▶ [Problem details] Transcribe every line of the material below exactly, leaving out the pictures.

▶ [Data]
***
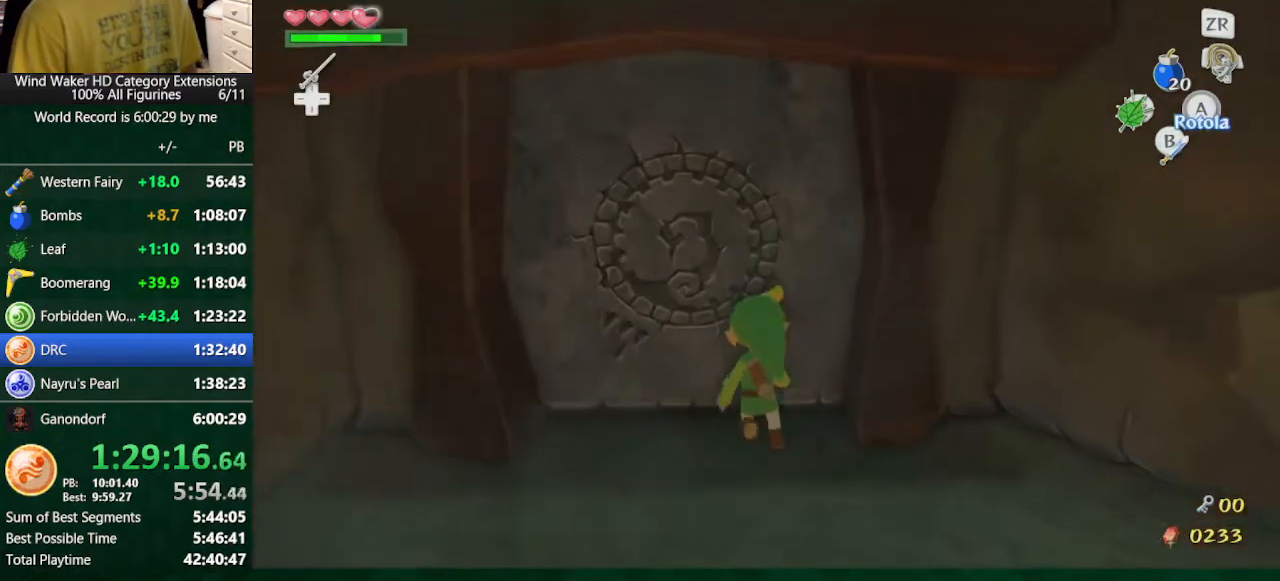
{"buttons": [], "left_stick": "center", "right_stick": "center", "button_events": [[67, "A", "up"], [67, "R1", "up"]]}
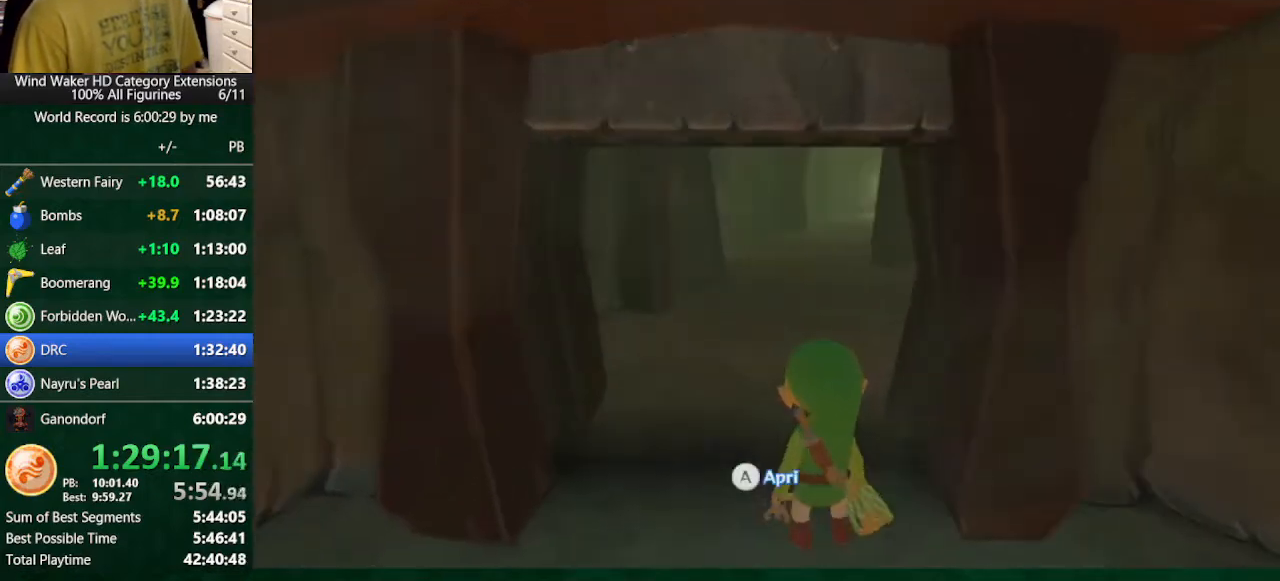
{"buttons": [], "left_stick": "center", "right_stick": "center", "button_events": []}
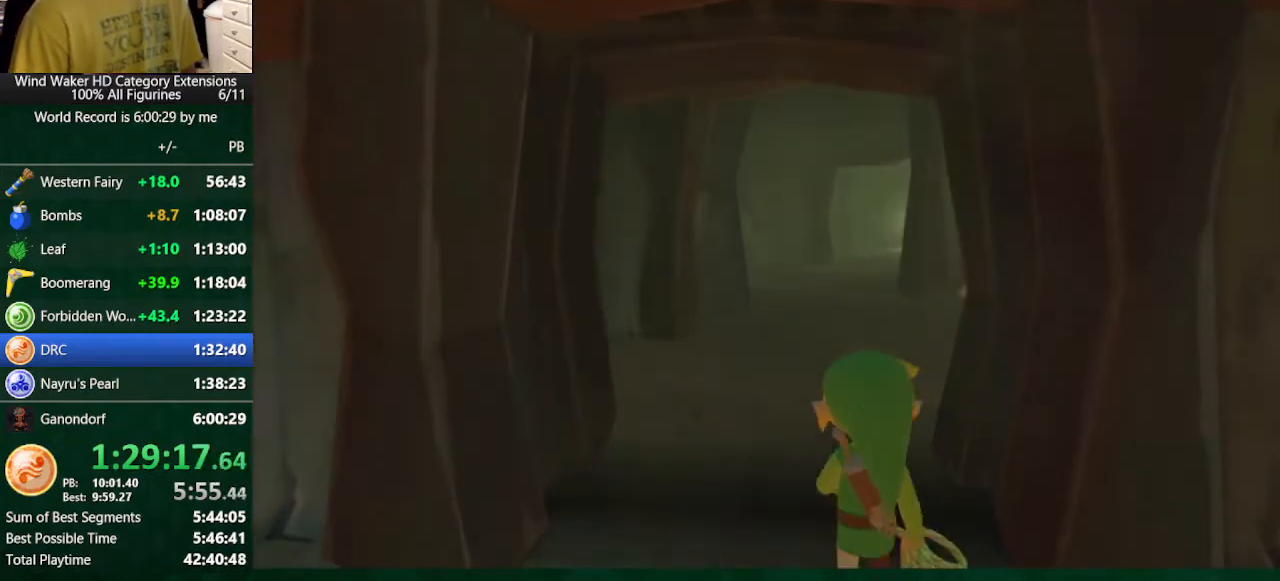
{"buttons": [], "left_stick": "center", "right_stick": "center", "button_events": []}
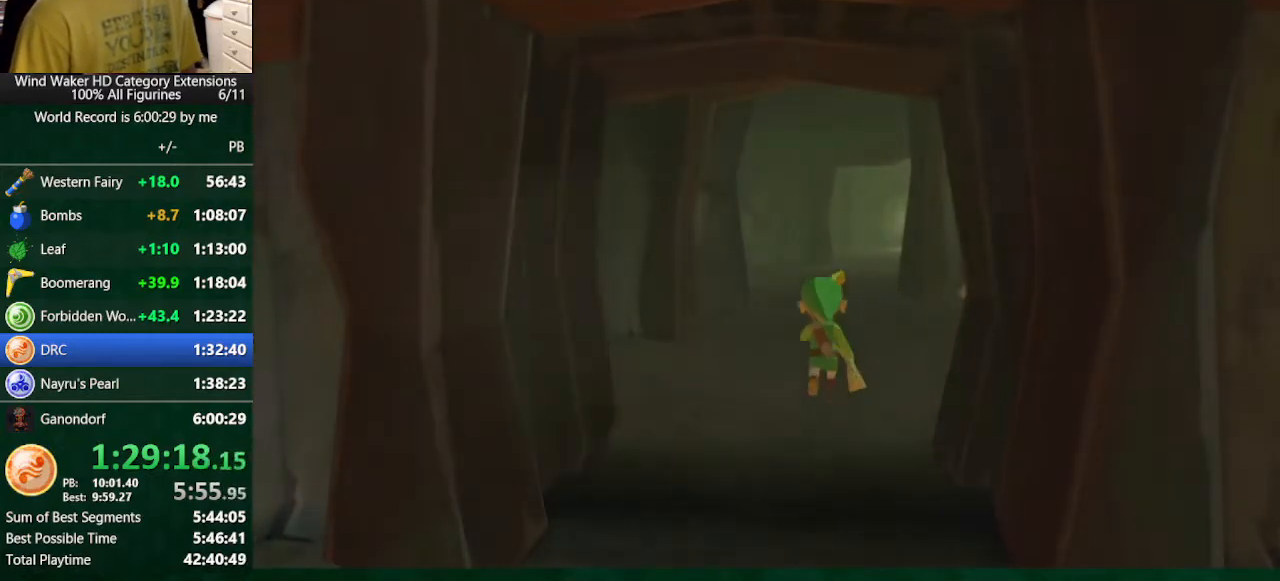
{"buttons": [], "left_stick": "center", "right_stick": "center", "button_events": []}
***
▶ [Answer to the exercise]
{"buttons": [], "left_stick": "center", "right_stick": "center", "button_events": [[67, "A", "up"], [67, "R1", "up"]]}
{"buttons": [], "left_stick": "center", "right_stick": "center", "button_events": []}
{"buttons": [], "left_stick": "center", "right_stick": "center", "button_events": []}
{"buttons": [], "left_stick": "center", "right_stick": "center", "button_events": []}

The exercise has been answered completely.